The surgeon's "you are cleared at six months" is a green light only in combination with criteria. The internet article that says "you can run at twelve weeks" is describing the earliest possible case for an ideal patient, not you.

Here is the question I want you asking yourself at every phase: what is the actual capacity of this knee right now? Not what the calendar says. Not what your training partner did. Not what the influencer with three million followers did.

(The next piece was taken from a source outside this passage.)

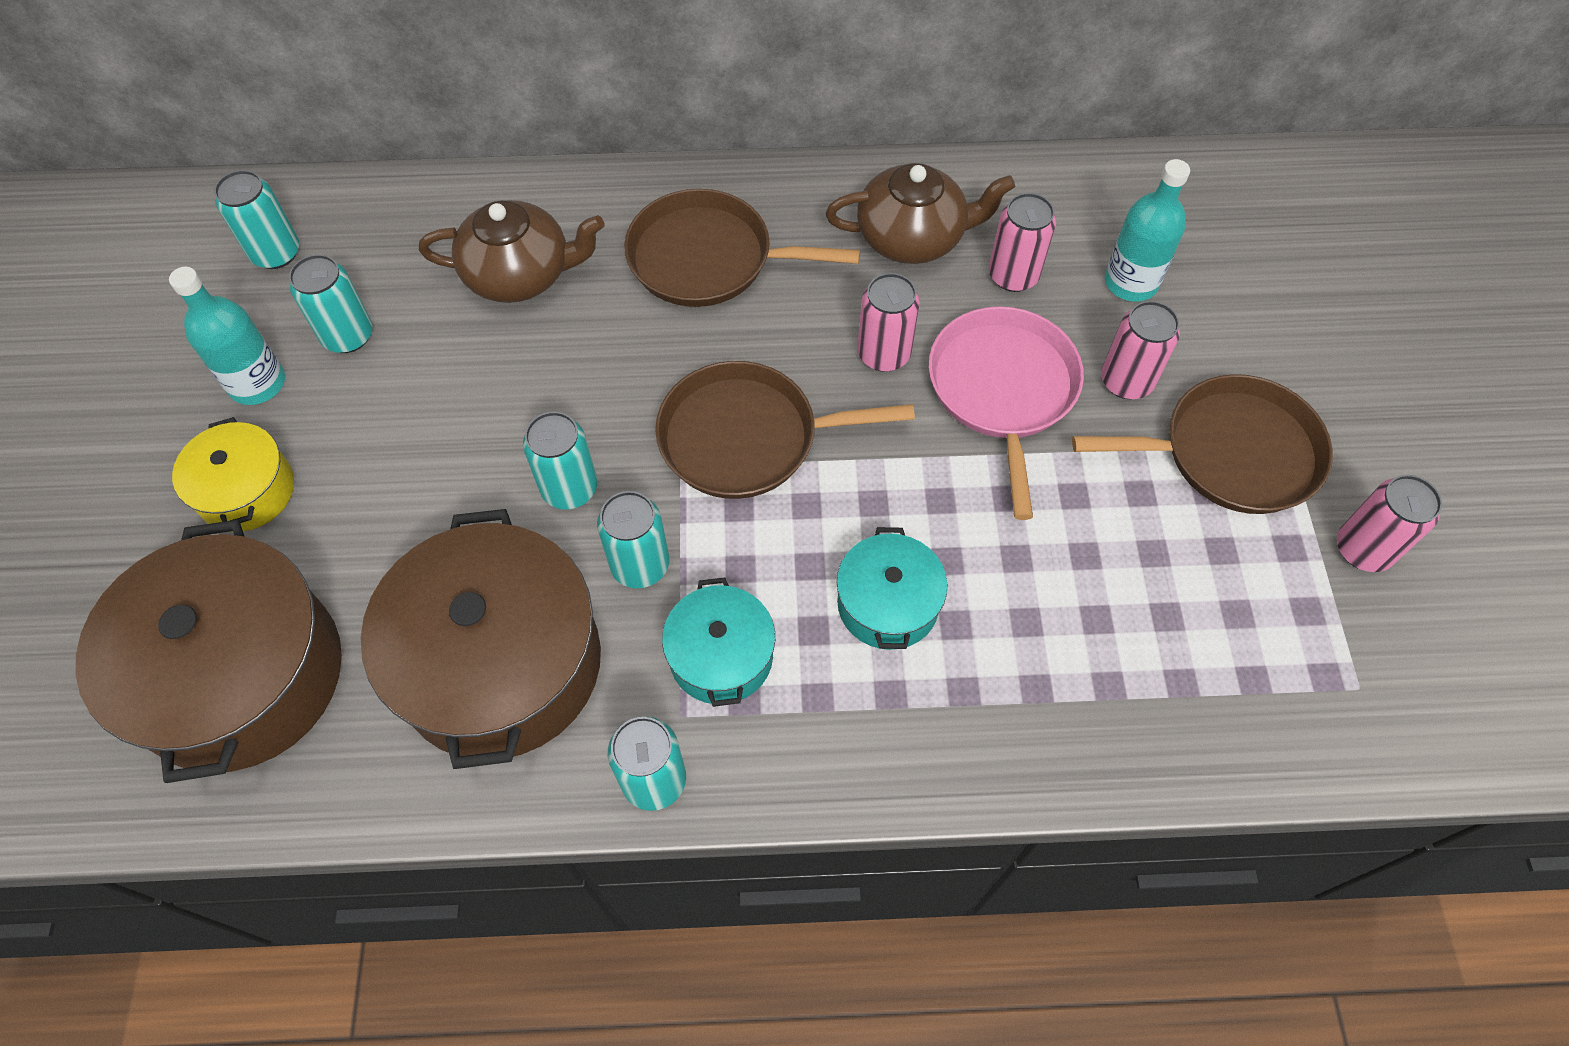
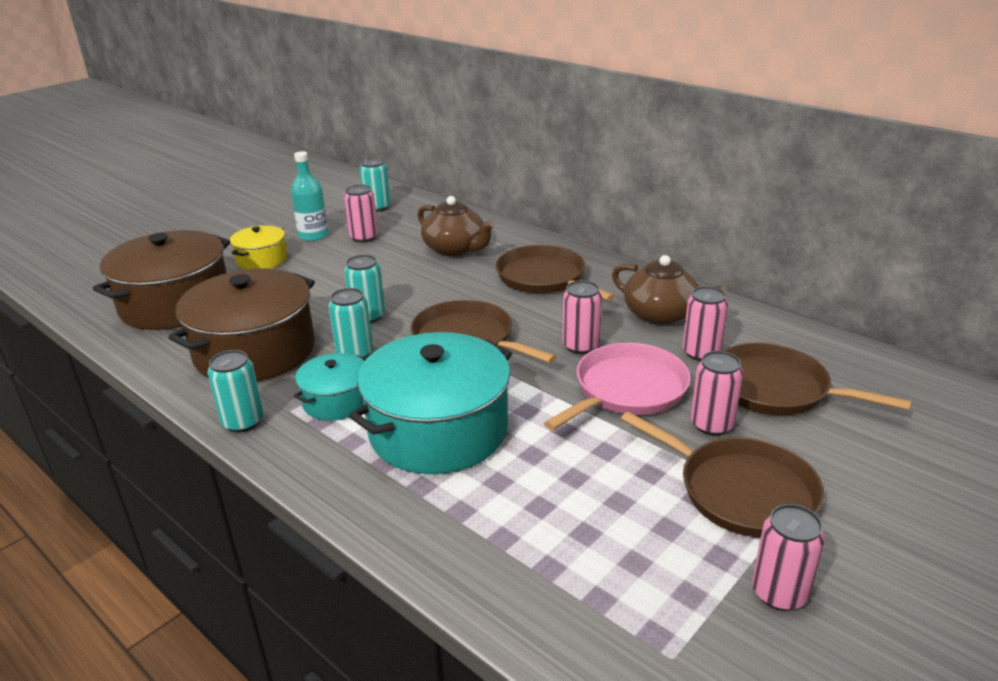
camera: 45 degrees right, 30 degrees down
(348, 336) = (364, 237): turquoise can -> pink can
(888, 604) = (438, 430): turquoise pot -> turquoise pot, size x1.94
(1130, 282) = (776, 389): turquoise bottle -> brown pan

That capacity is measured by:

  • Pain and swelling response to the previous session
  • Range of motion compared to the other side
  • Strength symmetry
  • Quality of movement under fatigue (this one gets skipped — many people can squat well when fresh and fall apart at rep 20)
  • Hop test symmetry once you are in the late phases
  • Sleep and how the knee feels in the morning

If those signals are green, you progress. If they are amber, you hold. If they are red, you regress one step and reassess. That is what physiotherapy actually is — not a program written in stone, but a feedback loop.

A Few Other Things That Quietly Matter

Calf and foot strength. The whole chain matters. Calf strength deficits persist for years after ACL surgery if not addressed, and they change how you absorb landing forces. I have everyone doing heavy single-leg calf raises by late Phase 3.

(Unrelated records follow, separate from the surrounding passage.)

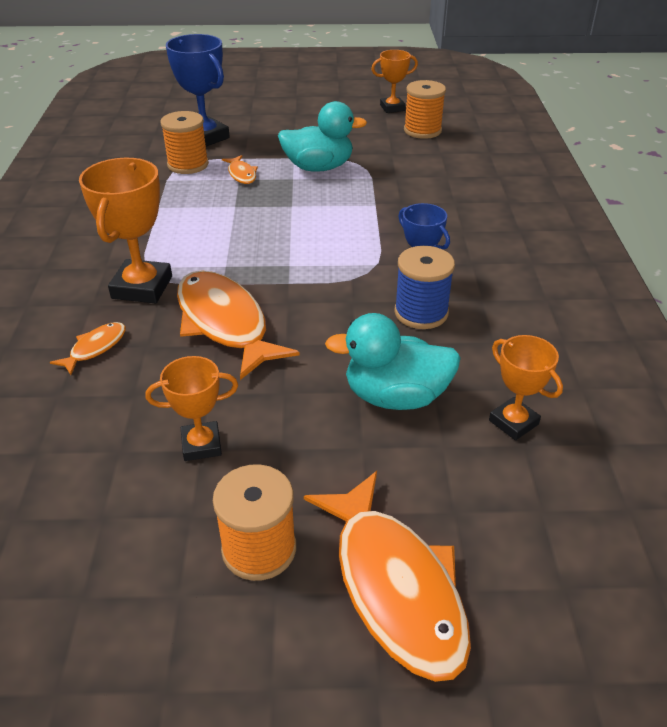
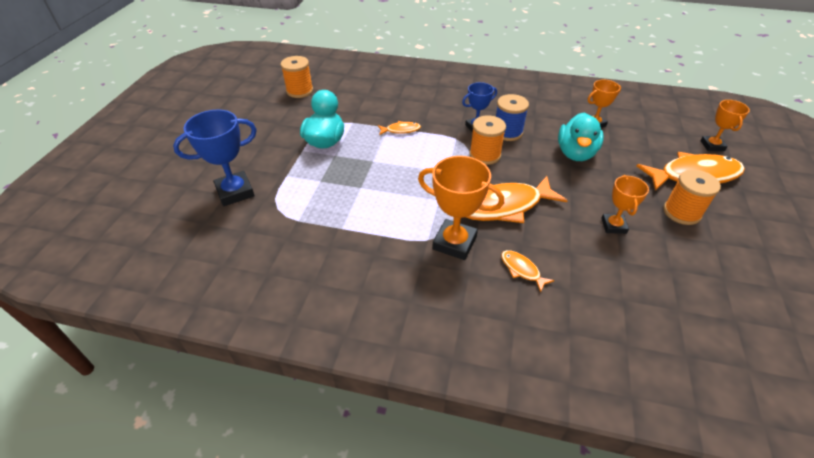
camera: 75 degrees left, 5 degrees up
(188, 165) = (279, 206): orange spool -> orange spool (485, 155)
(241, 174) = (314, 178): orange fish -> orange fish (401, 130)
(392, 108) = (255, 96): orange trophy -> orange trophy (712, 146)

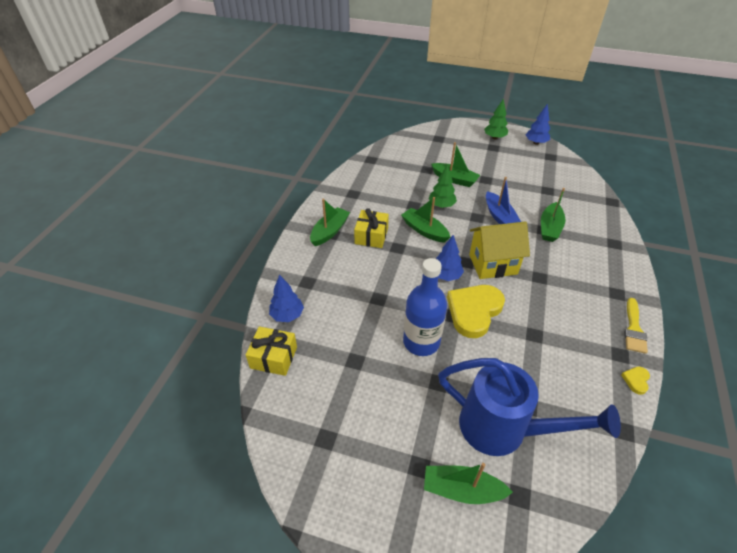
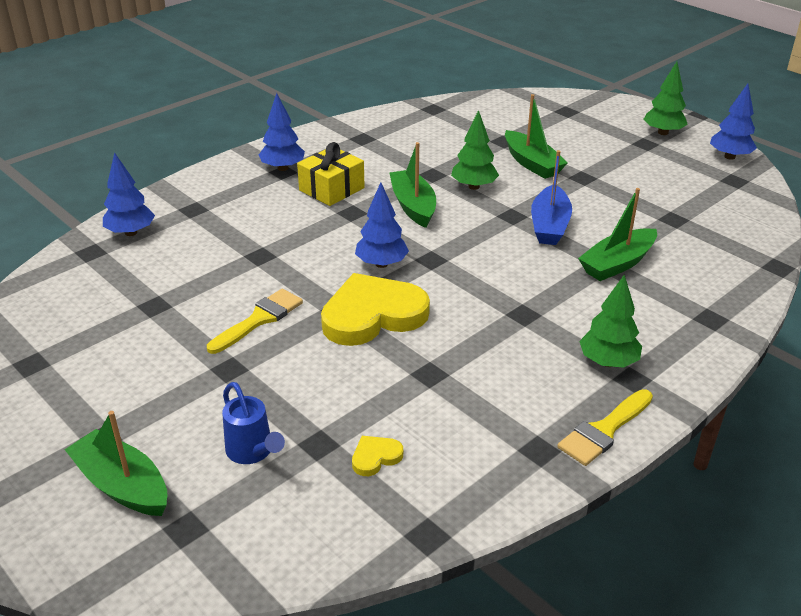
camera: 30 degrees right, 10 degrees down
(273, 357) = (68, 266): yellow gift -> none
(329, 231) = (283, 168): green boat -> blue tree
(421, 342) = (259, 319): blue bottle -> yellow brush
(493, 264) = (468, 275): yellow house -> none
(503, 429) = (252, 452): blue watering can -> blue watering can, size x0.43
(599, 288) = (608, 362): none -> green tree
(636, 380) = (525, 489): yellow heart -> yellow heart (375, 457)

Footwear. When you return to walking and easy training, what is on your feet changes how your knee loads. I am not going to tell you barefoot shoes will save your ACL — that is overselling. But shoes with a stable, flexible sole that let your foot do its job (rather than crashing onto a soft heel cushion) make a difference for me and the runners I train with. I switch between conventional running shoes and barefoot-style shoes depending on the surface and the session.

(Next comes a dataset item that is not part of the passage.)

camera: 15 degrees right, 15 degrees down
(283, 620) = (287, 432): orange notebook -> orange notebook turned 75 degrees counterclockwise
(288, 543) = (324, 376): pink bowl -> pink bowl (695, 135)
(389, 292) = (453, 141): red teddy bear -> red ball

Circulation in the early phase. That first month, when you are mostly sitting with the leg up, swelling and stiffness compound each other. Gentle compression around the calf can help with the swelling cycle, and I have had people use a graduated compression sock during the day when their leg is dependent. Talk to your surgeon first — there are situations early post-op where compression decisions are made by the medical team, not by you.

Sleep. Tissue repair happens at night. People who sleep five hours during ACL rehab get worse outcomes than people who sleep eight. This is not a small variable.

Mental side. Fear of reinjury is a real and legitimate part of this process. The ACL-RSI questionnaire I mentioned exists for a reason. If you are six months out and the thought of cutting on that knee gives you a stomach-drop sensation, your nervous system is telling you something useful. Address it through graded exposure, not by ignoring it.

What Good ACL Rehab Actually Looks Like

It is unglamorous. It is doing quad sets in your kitchen while the kettle boils. It is going to the gym three times a week for a year. It is saying no to the pickup game your friends are pestering you about at month five. It is retesting your hops every few weeks and writing the numbers down. It is the boring discipline of doing the small things well.

The athletes I have seen recover best are not the most genetically gifted. They are the ones who treated rehab like a sport in itself — measurable, progressive, and respected.

If you are early in this process, do the quad work. If you are mid-process, do not abandon the brace early and do not skip the other knee. If you are nearing return, get tested properly with hop testing before you cut and pivot. And at every phase, ask what your knee can actually do today rather than what the calendar says it should be ready for.

For knee strengthening that complements ACL rehab in the later phases — particularly for runners — I wrote a companion piece on five knee-strengthening exercises that pair well with this work. And if your rehab is feeding into a broader return-to-running plan, the runner's knee rehab progression covers some of the same load-management principles.

The knee you finish this process with can be as strong as the one you started with. Sometimes stronger. But only if you respect the phases and stop confusing time with readiness.